#### What is expected
Copy out all of the lines below word for word, with no changes.

#### Data items
═══
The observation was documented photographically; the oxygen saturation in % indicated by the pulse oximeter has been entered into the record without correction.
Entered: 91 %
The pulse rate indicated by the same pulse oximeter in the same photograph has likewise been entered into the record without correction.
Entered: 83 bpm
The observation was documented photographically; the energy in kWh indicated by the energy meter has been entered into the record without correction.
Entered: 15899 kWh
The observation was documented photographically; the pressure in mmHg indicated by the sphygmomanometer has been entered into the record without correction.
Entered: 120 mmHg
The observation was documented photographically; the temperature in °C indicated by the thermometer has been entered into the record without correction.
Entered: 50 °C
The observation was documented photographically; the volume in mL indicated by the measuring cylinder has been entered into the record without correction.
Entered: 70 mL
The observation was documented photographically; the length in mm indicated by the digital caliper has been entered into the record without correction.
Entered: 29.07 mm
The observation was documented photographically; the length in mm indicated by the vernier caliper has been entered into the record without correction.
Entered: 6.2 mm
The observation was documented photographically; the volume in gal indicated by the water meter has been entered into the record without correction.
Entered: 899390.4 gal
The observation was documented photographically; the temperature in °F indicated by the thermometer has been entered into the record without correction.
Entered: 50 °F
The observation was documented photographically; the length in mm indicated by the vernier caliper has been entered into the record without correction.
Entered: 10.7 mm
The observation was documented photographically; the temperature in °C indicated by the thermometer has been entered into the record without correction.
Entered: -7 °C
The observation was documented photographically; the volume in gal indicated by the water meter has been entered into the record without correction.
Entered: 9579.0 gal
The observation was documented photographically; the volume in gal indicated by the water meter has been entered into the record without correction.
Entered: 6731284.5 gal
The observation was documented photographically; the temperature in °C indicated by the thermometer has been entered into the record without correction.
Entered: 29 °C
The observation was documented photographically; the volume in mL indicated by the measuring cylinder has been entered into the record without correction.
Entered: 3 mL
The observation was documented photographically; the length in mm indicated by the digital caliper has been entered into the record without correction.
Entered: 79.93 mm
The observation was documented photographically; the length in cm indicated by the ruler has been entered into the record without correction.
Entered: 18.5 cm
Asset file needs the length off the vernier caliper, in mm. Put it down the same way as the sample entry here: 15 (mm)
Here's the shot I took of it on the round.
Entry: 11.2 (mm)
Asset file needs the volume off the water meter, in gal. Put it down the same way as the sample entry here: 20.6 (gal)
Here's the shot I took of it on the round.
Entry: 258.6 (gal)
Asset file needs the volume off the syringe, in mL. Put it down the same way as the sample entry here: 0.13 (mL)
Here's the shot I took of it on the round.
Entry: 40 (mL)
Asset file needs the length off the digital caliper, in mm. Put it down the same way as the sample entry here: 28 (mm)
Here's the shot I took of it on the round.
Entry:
═══
#### Response to the exercise
The observation was documented photographically; the oxygen saturation in % indicated by the pulse oximeter has been entered into the record without correction.
Entered: 91 %
The pulse rate indicated by the same pulse oximeter in the same photograph has likewise been entered into the record without correction.
Entered: 83 bpm
The observation was documented photographically; the energy in kWh indicated by the energy meter has been entered into the record without correction.
Entered: 15899 kWh
The observation was documented photographically; the pressure in mmHg indicated by the sphygmomanometer has been entered into the record without correction.
Entered: 120 mmHg
The observation was documented photographically; the temperature in °C indicated by the thermometer has been entered into the record without correction.
Entered: 50 °C
The observation was documented photographically; the volume in mL indicated by the measuring cylinder has been entered into the record without correction.
Entered: 70 mL
The observation was documented photographically; the length in mm indicated by the digital caliper has been entered into the record without correction.
Entered: 29.07 mm
The observation was documented photographically; the length in mm indicated by the vernier caliper has been entered into the record without correction.
Entered: 6.2 mm
The observation was documented photographically; the volume in gal indicated by the water meter has been entered into the record without correction.
Entered: 899390.4 gal
The observation was documented photographically; the temperature in °F indicated by the thermometer has been entered into the record without correction.
Entered: 50 °F
The observation was documented photographically; the length in mm indicated by the vernier caliper has been entered into the record without correction.
Entered: 10.7 mm
The observation was documented photographically; the temperature in °C indicated by the thermometer has been entered into the record without correction.
Entered: -7 °C
The observation was documented photographically; the volume in gal indicated by the water meter has been entered into the record without correction.
Entered: 9579.0 gal
The observation was documented photographically; the volume in gal indicated by the water meter has been entered into the record without correction.
Entered: 6731284.5 gal
The observation was documented photographically; the temperature in °C indicated by the thermometer has been entered into the record without correction.
Entered: 29 °C
The observation was documented photographically; the volume in mL indicated by the measuring cylinder has been entered into the record without correction.
Entered: 3 mL
The observation was documented photographically; the length in mm indicated by the digital caliper has been entered into the record without correction.
Entered: 79.93 mm
The observation was documented photographically; the length in cm indicated by the ruler has been entered into the record without correction.
Entered: 18.5 cm
Asset file needs the length off the vernier caliper, in mm. Put it down the same way as the sample entry here: 15 (mm)
Here's the shot I took of it on the round.
Entry: 11.2 (mm)
Asset file needs the volume off the water meter, in gal. Put it down the same way as the sample entry here: 20.6 (gal)
Here's the shot I took of it on the round.
Entry: 258.6 (gal)
Asset file needs the volume off the syringe, in mL. Put it down the same way as the sample entry here: 0.13 (mL)
Here's the shot I took of it on the round.
Entry: 40 (mL)
Asset file needs the length off the digital caliper, in mm. Put it down the same way as the sample entry here: 28 (mm)
Here's the shot I took of it on the round.
Entry:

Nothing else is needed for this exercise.